Three Categories of Cover Crops
As you design your custom mix, keep in mind these three main categories of cover crops:
Grasses: Any small grains such as oats, barley, or wheat as well as warm-season grasses like millets, sorghums, and sudangrass.
Brassicas: Family of leafy broadleaf plants with a large taproot. Radishes, turnips, and other related species.

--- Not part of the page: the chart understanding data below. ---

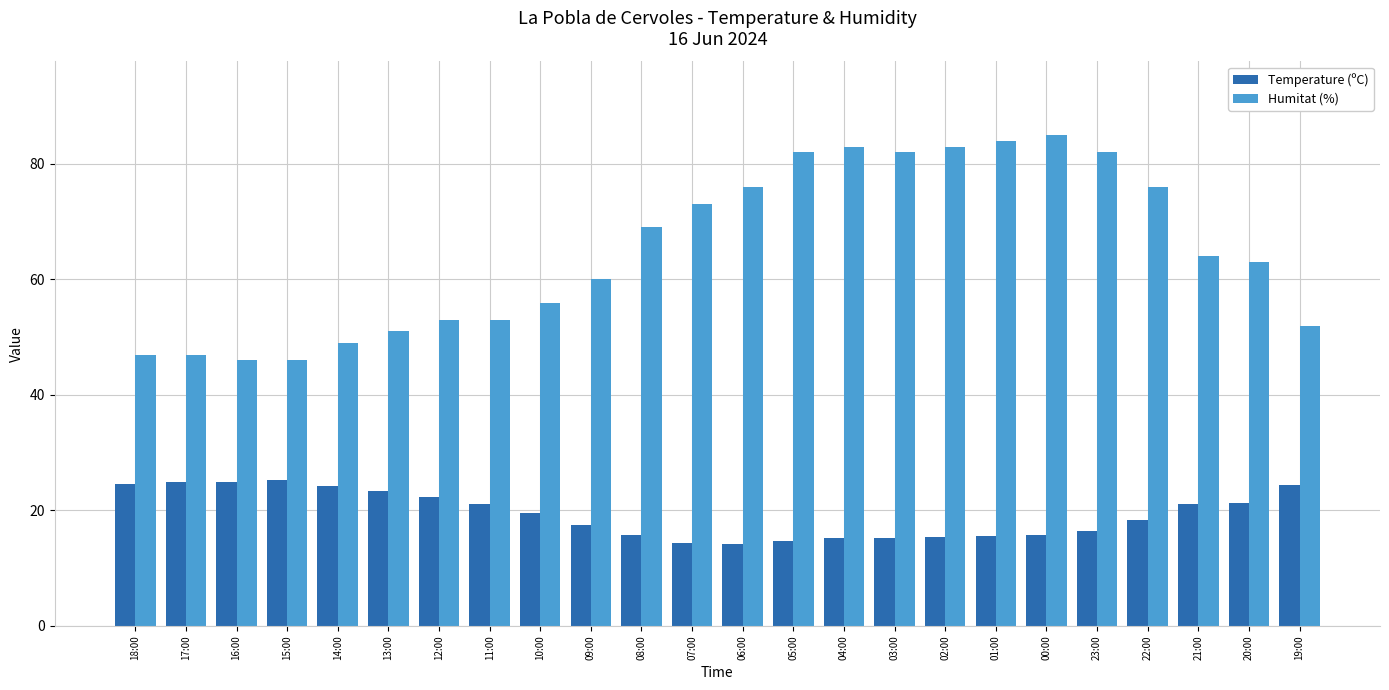

What is the difference between the maximum and minimum values in the Humitat (%) series?

39.0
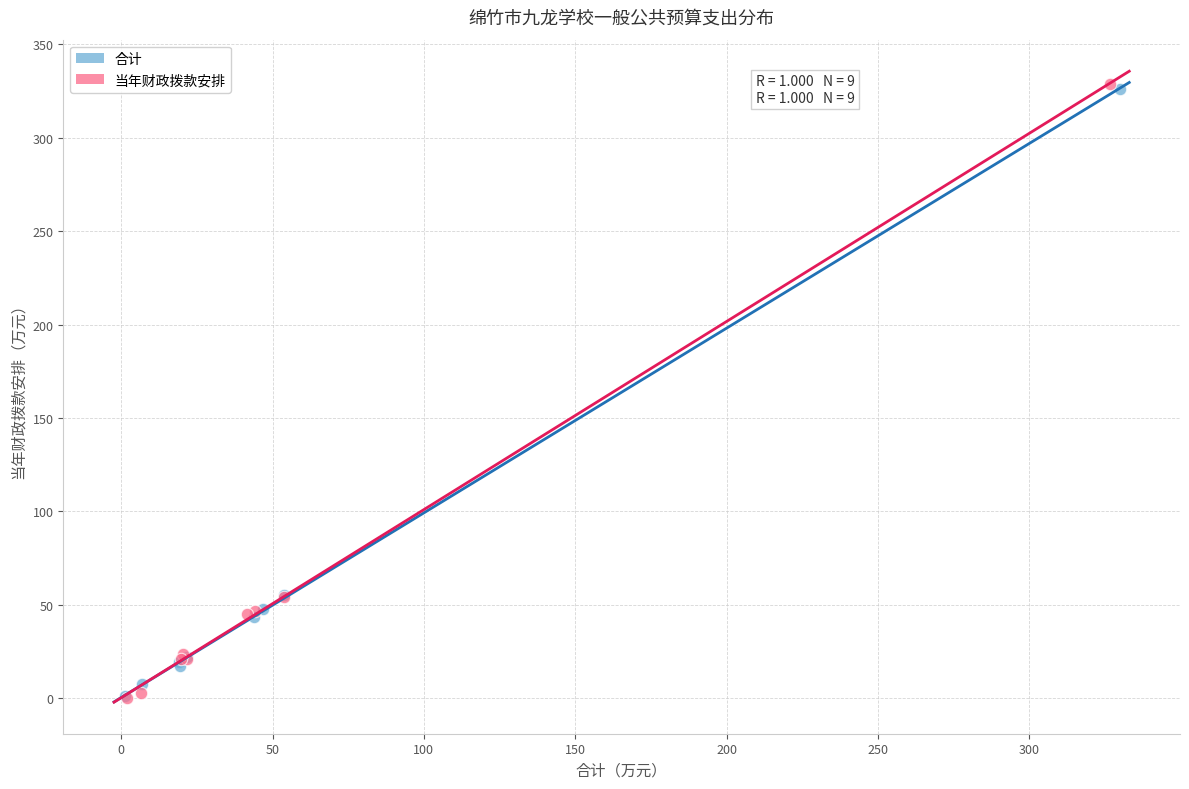

Which series has the widest spread of Y values?

当年财政拨款安排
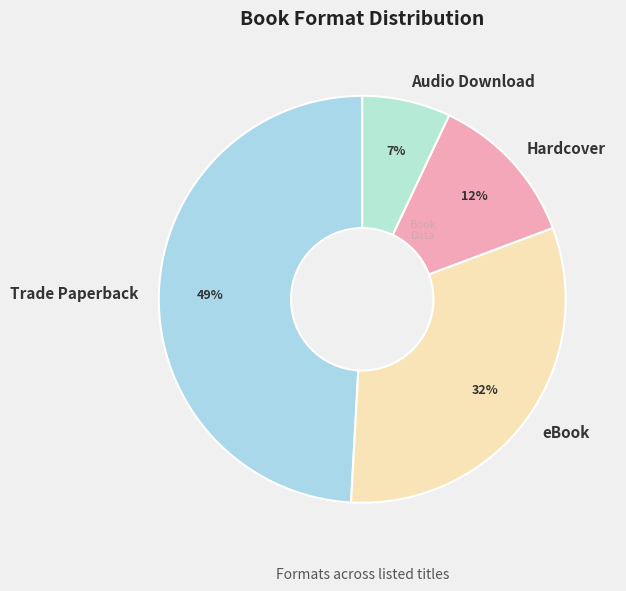

Do Audio Download and Hardcover together represent more than half of the pie?

No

Legumes: Any plant that can form a nodule on its root and fix excess soil nitrogen. Clovers, peas, and vetches are some common examples.
Basic Mix Models
Below are a few basic mix models that are good to follow when designing mixes for certain goals.
Grazing Mix: Grasses + Brassicas
Annual grasses will increase total forage production and provide roughage in the diet. Brassicas will improve the protein content of the diet and overall forage quality in terms of digestibility. The most productive blends generally contain similar percentages of grasses and brassicas.
Soil Building Mix: Legumes + Brassicas + Some Grasses
Including a high percentage of legumes gives you the potential to fix nitrogen ahead of the next cash crop. Brassicas work deep in the soil profile with their taproots to help improve soil structure. Including a grass or another high-carbon plant, like flax, is beneficial to help diversify the mix and provide some residue for the activated soil microbiology to breakdown and mineralize.
All-Purpose Mix: Brassicas + Grasses + Some Legumes
If you want a reliable and economic mix that can serve a variety of purposes, simplicity is the best approach. Using common brassica species along with small grains or warm-season annual grasses will provide consistent growth. Including a legume species or two is an excellent way to diversity the blend. A mix with his backbone can consistently provide grazing along with the soil-building activity.